The evolution and practice on design concepts of internal fixation devices for intertrochanteric femur fractures
10.3760/cma.j.cn112139-20240109-00018
- VernacularTitle:股骨转子间骨折内固定器材设计理念的发展与实践
- Author:
Yanbin ZHU
1
;
Yingze ZHANG
Author Information
1. 河北医科大学第三医院创伤急救中心 国家卫生健康委骨科智能器材重点实验室 河北省骨科研究所 河北省骨科生物力学重点实验室,石家庄 050051
- Keywords:
Femoral neck fractures;
Fracture fixation;
Intertrochanteric fractures;
Biomechanics;
Bionic fixation;
Minimally invasive surgery;
Internal fixation design
- From:
Chinese Journal of Surgery
2024;62(9):822-827
- CountryChina
- Language:Chinese
-
Abstract:
Surgical treatment has been established as the standard method for the treatment of intertrochanteric fractures in the elderly. The design of internal fixation devices has become the key to improve surgical outcomes and reduce postoperative complications. Centered on optimizing biomechanical performance and minimally invasive implantation, coupled with continuous material improvements, the design philosophy of internal fixation devices has also been constantly evolving. There have been several milestone advancements, such as the transition from eccentric fixation to central fixation, the adoption of sliding compression fixation, the replacement of traditional screws with spiral blades, and the shift from single to double (combination) nails. However, the incidence of internal fixation-related complications has remained at a relatively high level of 5% to 10%, without significant breakthroughs. Increasing evidence suggests that in-depth analysis of the anatomy, physiological mechanisms, and mechanical transmission characteristics of the proximal femur can help elucidate the root causes of internal fixation failures. Based on this, the proximal femoral bionic nail (PFBN) has emerged as a new design concept. By fully mimicking the anatomical, mechanical, and biological characteristics of the proximal femur, the PFBN can regulate the local mechanical environment, providing a revolutionary solution and a new approach for the treatment of proximal femoral fractures. This innovative design also has the potential to drive the paradigm shift in the treatment strategies of other fractures.

____

WORK ORDER
Return the entire page above on internal fixation devices for intertrochanteric femur fractures, reproduced word for word.

DATASET EXCERPTS
____

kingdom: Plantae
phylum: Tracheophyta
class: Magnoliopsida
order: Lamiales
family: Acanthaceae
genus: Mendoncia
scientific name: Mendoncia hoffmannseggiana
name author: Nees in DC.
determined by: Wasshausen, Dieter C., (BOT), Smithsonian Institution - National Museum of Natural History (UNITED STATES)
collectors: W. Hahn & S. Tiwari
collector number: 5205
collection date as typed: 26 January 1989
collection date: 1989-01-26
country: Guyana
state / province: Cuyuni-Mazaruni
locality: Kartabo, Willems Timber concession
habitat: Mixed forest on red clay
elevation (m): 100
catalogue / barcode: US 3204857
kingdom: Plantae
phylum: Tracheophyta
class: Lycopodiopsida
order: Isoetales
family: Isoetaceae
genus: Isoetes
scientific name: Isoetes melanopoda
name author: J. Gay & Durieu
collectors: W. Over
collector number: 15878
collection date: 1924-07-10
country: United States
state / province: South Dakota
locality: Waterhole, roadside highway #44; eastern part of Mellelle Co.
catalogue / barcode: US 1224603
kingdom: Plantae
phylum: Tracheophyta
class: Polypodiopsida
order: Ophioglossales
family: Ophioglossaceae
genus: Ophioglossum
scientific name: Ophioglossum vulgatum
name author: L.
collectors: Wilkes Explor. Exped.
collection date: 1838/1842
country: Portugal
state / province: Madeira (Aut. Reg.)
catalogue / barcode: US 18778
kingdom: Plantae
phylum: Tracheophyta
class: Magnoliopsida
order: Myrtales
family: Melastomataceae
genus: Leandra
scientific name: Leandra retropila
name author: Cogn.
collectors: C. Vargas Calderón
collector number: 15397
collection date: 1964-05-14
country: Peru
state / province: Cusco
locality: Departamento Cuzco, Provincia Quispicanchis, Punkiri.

____

WRITTEN ANSWER
The evolution and practice on design concepts of internal fixation devices for intertrochanteric femur fractures
10.3760/cma.j.cn112139-20240109-00018
- VernacularTitle:股骨转子间骨折内固定器材设计理念的发展与实践
- Author:
Yanbin ZHU
1
;
Yingze ZHANG
Author Information
1. 河北医科大学第三医院创伤急救中心 国家卫生健康委骨科智能器材重点实验室 河北省骨科研究所 河北省骨科生物力学重点实验室,石家庄 050051
- Keywords:
Femoral neck fractures;
Fracture fixation;
Intertrochanteric fractures;
Biomechanics;
Bionic fixation;
Minimally invasive surgery;
Internal fixation design
- From:
Chinese Journal of Surgery
2024;62(9):822-827
- CountryChina
- Language:Chinese
-
Abstract:
Surgical treatment has been established as the standard method for the treatment of intertrochanteric fractures in the elderly. The design of internal fixation devices has become the key to improve surgical outcomes and reduce postoperative complications. Centered on optimizing biomechanical performance and minimally invasive implantation, coupled with continuous material improvements, the design philosophy of internal fixation devices has also been constantly evolving. There have been several milestone advancements, such as the transition from eccentric fixation to central fixation, the adoption of sliding compression fixation, the replacement of traditional screws with spiral blades, and the shift from single to double (combination) nails. However, the incidence of internal fixation-related complications has remained at a relatively high level of 5% to 10%, without significant breakthroughs. Increasing evidence suggests that in-depth analysis of the anatomy, physiological mechanisms, and mechanical transmission characteristics of the proximal femur can help elucidate the root causes of internal fixation failures. Based on this, the proximal femoral bionic nail (PFBN) has emerged as a new design concept. By fully mimicking the anatomical, mechanical, and biological characteristics of the proximal femur, the PFBN can regulate the local mechanical environment, providing a revolutionary solution and a new approach for the treatment of proximal femoral fractures. This innovative design also has the potential to drive the paradigm shift in the treatment strategies of other fractures.